Intimamente belle anche le lettere di Natalia: gli umori, la quotidianità della famiglia, le nascite, i lutti, i libri in corso e il lavoro in casa editrice. Ludovica ebbe scambi epistolari intensi anche con il critico Nicola Chiaromonte, con il semitista Giorgio Levi della Vida, con lo scrittore Nicolò Tucci. Amava la tecnologia e fino a un anno fa circa scriveva agli amici via mail. Con Ludovica era facile parlare di tutto, perché era una donna che sapeva ascoltare, anche quando avvicinandosi ai cento diceva ai pochi amici: «Sto frammentariamente». Un paio d’anni fa le sottoposi, per gioco, le domande del Questionario Proust. Ottenni risposte fulminanti: «La persona scomparsa che richiamerebbe in vita? Me stessa»; «Il suo motto?». Risposta: «È più facile imparare il cinese che capire i ticinesi».
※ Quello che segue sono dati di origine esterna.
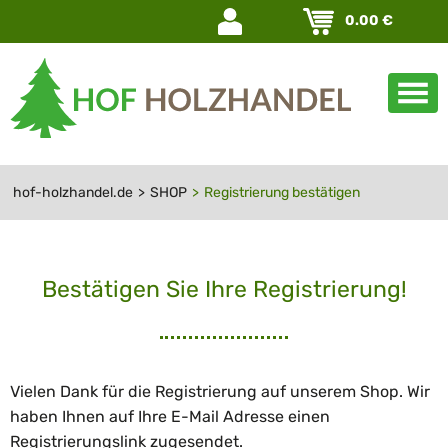
Navigation
0.00
€
überspringen
hof-holzhandel.de
SHOP
Registrierung bestätigen
Bestätigen Sie Ihre Registrierung!
Vielen Dank für die Registrierung auf unserem Shop. Wir
haben Ihnen auf Ihre E-Mail Adresse einen
Registrierungslink zugesendet.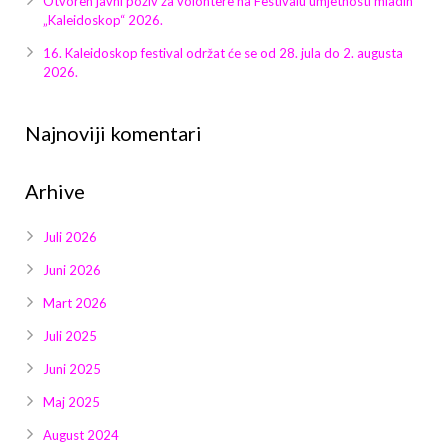
Otvoren javni poziv za volontere na Festivalu umjetnosti mladih
Galerija 2019
„Kaleidoskop“ 2026.
Galerija 2022
16. Kaleidoskop festival održat će se od 28. jula do 2. augusta
2026.
Galerija 2023
Najnoviji komentari
Galerija 2024
Arhive
Galerija 2025
Juli 2026
Juni 2026
Mart 2026
Juli 2025
Juni 2025
Maj 2025
August 2024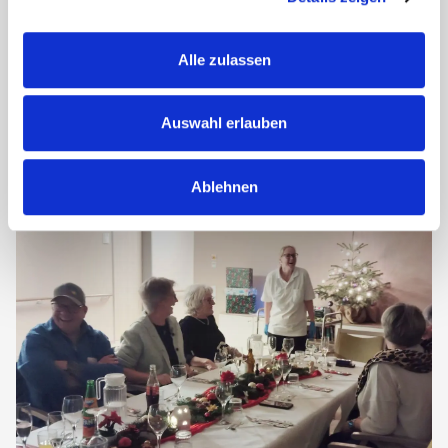
Grubenfeld
Alle zulassen
Am 10. und 11. Dezember wurde es im Seniorendomizil Am
Grubenfeld besonders festlich. In wohnbereichsinternen
Adventsfeiern hießen Einrichtungsleiterin Yvonne Päsel und
Sozialdienstleitung Grit Eichholz unsere Bewohnerinnen
Auswahl erlauben
und...
Ablehnen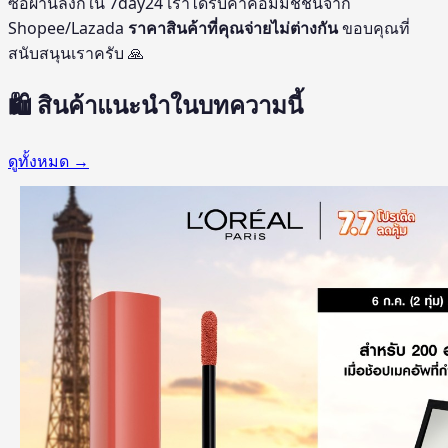
ซื้อผ่านลิงก์ใน 7day24 เราได้รับค่าคอมมิชชั่นจาก
Shopee/Lazada
ราคาสินค้าที่คุณจ่ายไม่ต่างกัน
ขอบคุณที่
สนับสนุนเราครับ 🙏
🛍️ สินค้าแนะนำในบทความนี้
ดูทั้งหมด →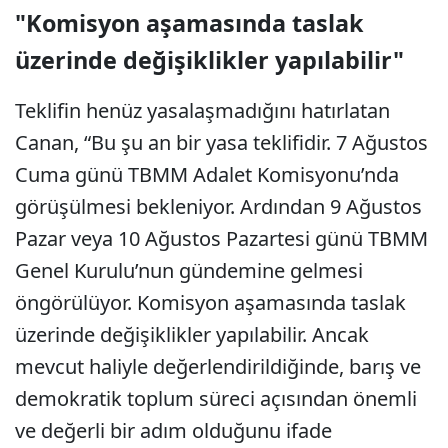
"Komisyon aşamasında taslak
üzerinde değişiklikler yapılabilir"
Teklifin henüz yasalaşmadığını hatırlatan
Canan, “Bu şu an bir yasa teklifidir. 7 Ağustos
Cuma günü TBMM Adalet Komisyonu’nda
görüşülmesi bekleniyor. Ardından 9 Ağustos
Pazar veya 10 Ağustos Pazartesi günü TBMM
Genel Kurulu’nun gündemine gelmesi
öngörülüyor. Komisyon aşamasında taslak
üzerinde değişiklikler yapılabilir. Ancak
mevcut haliyle değerlendirildiğinde, barış ve
demokratik toplum süreci açısından önemli
ve değerli bir adım olduğunu ifade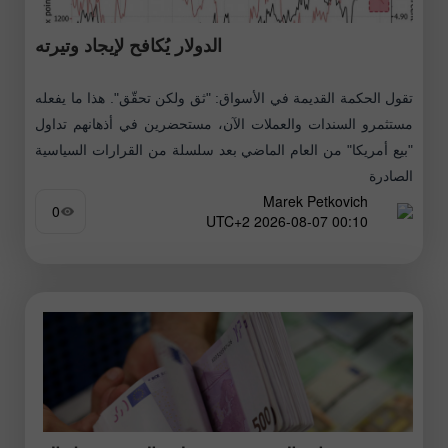
الدولار يُكافح لإيجاد وتيرته
تقول الحكمة القديمة في الأسواق: "ثق ولكن تحقّق". هذا ما يفعله
مستثمرو السندات والعملات الآن، مستحضرين في أذهانهم تداول
"بيع أمريكا" من العام الماضي بعد سلسلة من القرارات السياسية
الصادرة
Marek Petkovich
0
00:10 2026-08-07 UTC+2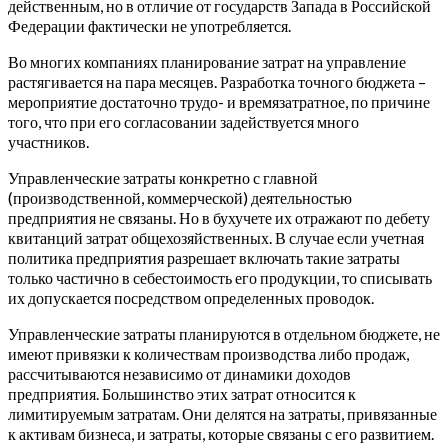
действенным, но в отличие от государств Запада в Российской
Федерации фактически не употребляется.
Во многих компаниях планирование затрат на управление
растягивается на пара месяцев. Разработка точного бюджета –
мероприятие достаточно трудо- и времязатратное, по причине
того, что при его согласовании задействуется много
участников.
Управленческие затраты конкретно с главной
(производственной, коммерческой) деятельностью
предприятия не связаны. Но в бухучете их отражают по дебету
квитанций затрат общехозяйственных. В случае если учетная
политика предприятия разрешает включать такие затраты
только частично в себестоимость его продукции, то списывать
их допускается посредством определенных проводок.
Управленческие затраты планируются в отдельном бюджете, не
имеют привязки к количествам производства либо продаж,
рассчитываются независимо от динамики доходов
предприятия. Большинство этих затрат относится к
лимитируемым затратам. Они делятся на затраты, привязанные
к активам бизнеса, и затраты, которые связаны с его развитием.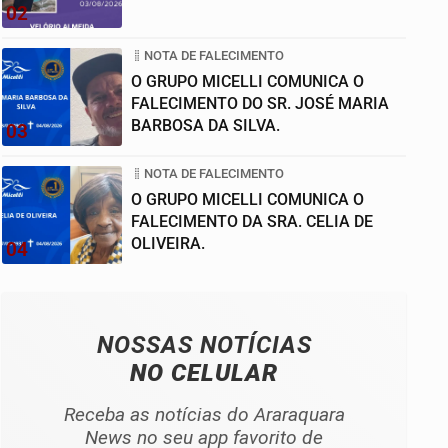
02
NOTA DE FALECIMENTO
O GRUPO MICELLI COMUNICA O
FALECIMENTO DO SR. JOSÉ MARIA
BARBOSA DA SILVA.
03
NOTA DE FALECIMENTO
O GRUPO MICELLI COMUNICA O
FALECIMENTO DA SRA. CELIA DE
OLIVEIRA.
04
NOSSAS NOTÍCIAS
NO CELULAR
Receba as notícias do Araraquara
News no seu app favorito de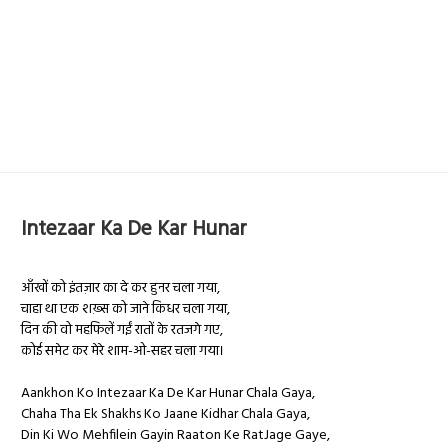
Intezaar Ka De Kar Hunar
आँखों को इंतज़ार का दे कर हुनर चला गया,
चाहा था एक शख़्स को जाने किधर चला गया,
दिन की वो महफिलें गईं रातों के रतजगे गए,
कोई समेट कर मेरे शाम-ओ-सहर चला गया।
Aankhon Ko Intezaar Ka De Kar Hunar Chala Gaya,
Chaha Tha Ek Shakhs Ko Jaane Kidhar Chala Gaya,
Din Ki Wo Mehfilein Gayin Raaton Ke RatJage Gaye,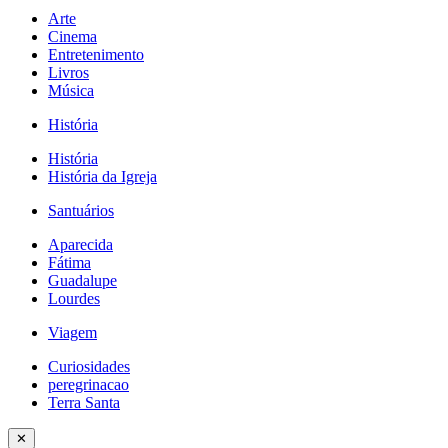
Arte
Cinema
Entretenimento
Livros
Música
História
História
História da Igreja
Santuários
Aparecida
Fátima
Guadalupe
Lourdes
Viagem
Curiosidades
peregrinacao
Terra Santa
✕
«A forza di solitudine, temo di diventare come Kaspar Hauser: ho paura di non riuscire a parlare più con nessuno», diceva, «chiamami più spesso, così arredi il mio futuro in maniera meno desolante». Dopo una cena insieme, diceva: «Ho fatto riserva di ricordi, mi sarà utile quando sarò sola e depressa». Portava con sé un pessimo ricordo delle scuole frequentate in un collegio cattolico di Colonia: nel congedarsene, a 17 anni, disse alla superiora che non avrebbe mai più messo piede in una Chiesa. Promessa mantenuta: il 31 maggio il suo funerale, con una dozzina di persone (e senza parenti), si è tenuto al Tempio Crematorio di Lugano. A proposito, alla domanda di Proust «come vorresti morire?», rispose semplicemente: «Non».